JOB ITEM:
Could the data below be retyped exactly, without its pictures?

++++

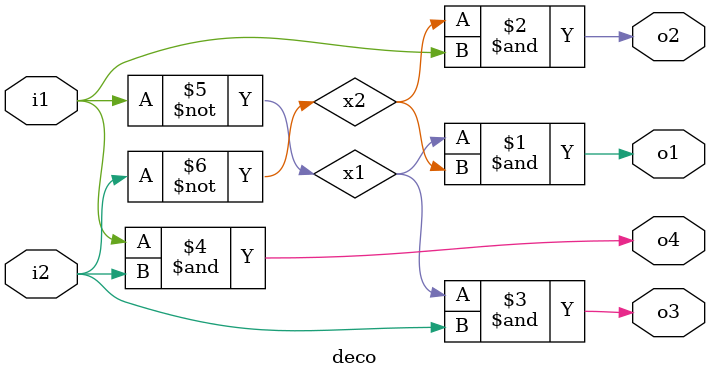
<source format=v>
 module deco(
 input i1,
 input i2,
 output o1,
 output o2,
 output o3,
 output o4
 );
 wire x1,x2;
 not (x1,i1);
 not (x2,i2);
 and (o1,x1,x2);and (o2,x2,i1);
 and (o3,x1,i2);
 and (o4,i1,i2);
 endmodule
</source>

++++

SOLUTION TO THIS PROBLEM:
<source format=v>
 module deco(
 input i1,
 input i2,
 output o1,
 output o2,
 output o3,
 output o4
 );
 wire x1,x2;
 not (x1,i1);
 not (x2,i2);
 and (o1,x1,x2);and (o2,x2,i1);
 and (o3,x1,i2);
 and (o4,i1,i2);
 endmodule
</source>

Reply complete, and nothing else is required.